Pandemic is major issue for both Dist. 16B candidates
BROWN COUNTY — The Minnesota State House District 16B seat is up for election in just over a week. Brown County residents who have yet to cast a ballot have eight days to choose between incumbent Rep. Paul Torkelson (R-Hanska) or challenger Mindy Kimmel (D-New Ulm).
A high percentage of votes have already been cast, but the candidates are still making the pitch to voters.
Asked why he is the best candidate for 16B, Torkelson said:
“I think I am a good match for the district. The house seat has a history as a conservative district.”
Torkelson cited his 12 years of experience and his recent accomplishment in getting the Highway 14 expansion funded. He pointed to his work with water infrastructure and agriculture issues.

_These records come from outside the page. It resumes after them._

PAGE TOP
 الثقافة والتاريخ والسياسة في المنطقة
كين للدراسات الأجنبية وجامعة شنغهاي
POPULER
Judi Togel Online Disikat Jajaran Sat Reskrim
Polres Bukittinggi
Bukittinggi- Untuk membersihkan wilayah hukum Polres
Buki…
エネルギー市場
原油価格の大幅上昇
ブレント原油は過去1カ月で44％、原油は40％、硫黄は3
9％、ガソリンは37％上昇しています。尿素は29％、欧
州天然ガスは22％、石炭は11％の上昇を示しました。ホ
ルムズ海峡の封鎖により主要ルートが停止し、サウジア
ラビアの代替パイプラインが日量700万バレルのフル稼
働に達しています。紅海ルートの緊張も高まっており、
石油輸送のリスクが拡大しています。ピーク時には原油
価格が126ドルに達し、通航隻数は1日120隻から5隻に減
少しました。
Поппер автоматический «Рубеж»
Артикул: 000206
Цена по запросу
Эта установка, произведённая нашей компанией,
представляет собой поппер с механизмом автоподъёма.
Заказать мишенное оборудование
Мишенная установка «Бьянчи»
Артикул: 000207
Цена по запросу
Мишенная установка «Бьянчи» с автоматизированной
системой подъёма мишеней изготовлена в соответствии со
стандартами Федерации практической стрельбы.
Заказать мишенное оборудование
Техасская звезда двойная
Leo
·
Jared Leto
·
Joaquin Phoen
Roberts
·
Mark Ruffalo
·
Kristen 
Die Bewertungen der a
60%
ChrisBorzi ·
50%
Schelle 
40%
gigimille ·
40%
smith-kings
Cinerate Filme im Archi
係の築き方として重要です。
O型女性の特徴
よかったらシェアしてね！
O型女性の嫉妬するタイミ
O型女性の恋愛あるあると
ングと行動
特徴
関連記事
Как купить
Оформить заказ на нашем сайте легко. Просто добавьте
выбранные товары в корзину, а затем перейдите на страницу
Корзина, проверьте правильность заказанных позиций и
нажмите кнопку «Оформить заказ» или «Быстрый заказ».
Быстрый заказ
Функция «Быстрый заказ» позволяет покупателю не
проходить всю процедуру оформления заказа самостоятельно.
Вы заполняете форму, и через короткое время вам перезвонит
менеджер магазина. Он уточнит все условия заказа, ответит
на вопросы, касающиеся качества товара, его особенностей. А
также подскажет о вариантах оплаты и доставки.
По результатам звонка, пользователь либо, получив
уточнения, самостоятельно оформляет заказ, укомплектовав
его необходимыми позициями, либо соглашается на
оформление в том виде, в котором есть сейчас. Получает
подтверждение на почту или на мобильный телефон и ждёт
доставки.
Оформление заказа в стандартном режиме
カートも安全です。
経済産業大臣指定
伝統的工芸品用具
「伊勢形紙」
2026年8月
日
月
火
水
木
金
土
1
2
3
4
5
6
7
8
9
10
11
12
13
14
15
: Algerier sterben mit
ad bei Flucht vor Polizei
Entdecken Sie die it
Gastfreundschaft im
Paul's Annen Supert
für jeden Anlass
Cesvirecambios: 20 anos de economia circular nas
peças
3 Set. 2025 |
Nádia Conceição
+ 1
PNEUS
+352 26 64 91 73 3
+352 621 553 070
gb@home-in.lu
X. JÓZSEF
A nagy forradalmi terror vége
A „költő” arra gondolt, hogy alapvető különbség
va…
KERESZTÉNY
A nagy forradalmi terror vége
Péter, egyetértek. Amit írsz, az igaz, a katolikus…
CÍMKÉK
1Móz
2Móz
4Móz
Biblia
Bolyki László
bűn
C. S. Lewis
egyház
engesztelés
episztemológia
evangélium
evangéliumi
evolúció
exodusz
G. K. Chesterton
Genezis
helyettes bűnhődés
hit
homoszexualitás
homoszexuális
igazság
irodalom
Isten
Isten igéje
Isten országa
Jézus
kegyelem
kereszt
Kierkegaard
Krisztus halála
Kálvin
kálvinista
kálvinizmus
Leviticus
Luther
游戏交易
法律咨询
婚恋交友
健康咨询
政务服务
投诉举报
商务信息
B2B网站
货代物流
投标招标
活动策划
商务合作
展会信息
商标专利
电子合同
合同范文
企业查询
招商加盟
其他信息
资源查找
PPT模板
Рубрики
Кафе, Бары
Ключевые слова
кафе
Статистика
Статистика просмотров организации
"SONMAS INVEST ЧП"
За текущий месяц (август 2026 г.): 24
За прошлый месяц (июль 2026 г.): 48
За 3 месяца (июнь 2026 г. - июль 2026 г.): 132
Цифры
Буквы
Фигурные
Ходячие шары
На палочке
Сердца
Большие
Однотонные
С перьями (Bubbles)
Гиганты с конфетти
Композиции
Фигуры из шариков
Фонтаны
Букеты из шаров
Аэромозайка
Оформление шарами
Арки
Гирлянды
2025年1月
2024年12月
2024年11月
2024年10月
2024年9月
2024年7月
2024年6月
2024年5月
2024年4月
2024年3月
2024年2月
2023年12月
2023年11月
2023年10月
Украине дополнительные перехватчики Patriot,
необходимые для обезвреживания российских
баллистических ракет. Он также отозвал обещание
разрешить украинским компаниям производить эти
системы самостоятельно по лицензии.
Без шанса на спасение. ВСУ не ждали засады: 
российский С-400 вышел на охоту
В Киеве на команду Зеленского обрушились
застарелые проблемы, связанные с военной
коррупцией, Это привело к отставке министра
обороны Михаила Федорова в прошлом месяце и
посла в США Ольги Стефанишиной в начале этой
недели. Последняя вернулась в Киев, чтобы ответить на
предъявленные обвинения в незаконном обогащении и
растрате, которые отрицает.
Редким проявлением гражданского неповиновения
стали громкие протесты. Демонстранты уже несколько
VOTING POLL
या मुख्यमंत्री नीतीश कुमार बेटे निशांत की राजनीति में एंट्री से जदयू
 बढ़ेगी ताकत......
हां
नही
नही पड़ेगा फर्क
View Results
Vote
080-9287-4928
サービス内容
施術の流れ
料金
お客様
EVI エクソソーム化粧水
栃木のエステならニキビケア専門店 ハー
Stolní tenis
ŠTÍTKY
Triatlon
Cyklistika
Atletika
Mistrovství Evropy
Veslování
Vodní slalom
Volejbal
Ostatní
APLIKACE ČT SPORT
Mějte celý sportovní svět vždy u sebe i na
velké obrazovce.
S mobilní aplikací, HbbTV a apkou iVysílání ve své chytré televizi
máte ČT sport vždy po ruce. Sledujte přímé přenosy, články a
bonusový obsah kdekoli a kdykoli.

Kimmel said she was the best candidate for fixing the deep partisanship at the Capitol.
“I think people are sick and tired of partisanship,” she said. Kimmel believes voters are sick of political games.
“We need someone who will be a voice for rural voters, who won’t side with special interests and will actually work with both sides,” she said.
As the campaign enters its last leg, the two candidates agree the COVID-19 pandemic will play the biggest role for voters.
“COVID continues to dominate the news, and we will have to deal with it,” Torkelson said. “I don’t think anyone knows how it will end, but we need to keep as much of the economy open while keeping the most vulnerable members of the public safe.”
Torkelson was also concerned about the state budget, especially with the looming deficit. He believes the deficit, and continued civil unrest, will be major issues in the state.
Kimmel said the pandemic was the biggest issue in voters’ minds; especially in terms of how it impacted the economy and schools. Kimmel said as winter approaches many are concerned about whether schools can continue in-person education, which many students need.
This election is unique in that mail-in voting and early voting will play a larger role than in past elections, but both candidates were supportive of the process.
Kimmel believes voting would be split 50/50 between in-person and mail voting.
“I think the people concerned about health will vote early, but some people like the tradition of voting on Election Day,” she said.
Torkelson said he knew many people who had already voted. He said the townships have been doing mail voting for years, and it was a great way to better research the candidates by taking time with the ballot.
“We enjoy it,” he said. “For us, it is a great thing.”
Torkelson said election security would be a greater concern this year and encouraged voters to make sure they vote in the correct precinct as accidents are possible.
Kimmel also had a positive view of early voting. She praised the Brown County Auditor’s preparation for higher mail-in voting. She also supports the ballot drop box at the Brown County Courthouse as an effective solution for individuals worried about ballots arriving on time.
The last day to vote is Tuesday, Nov. 3.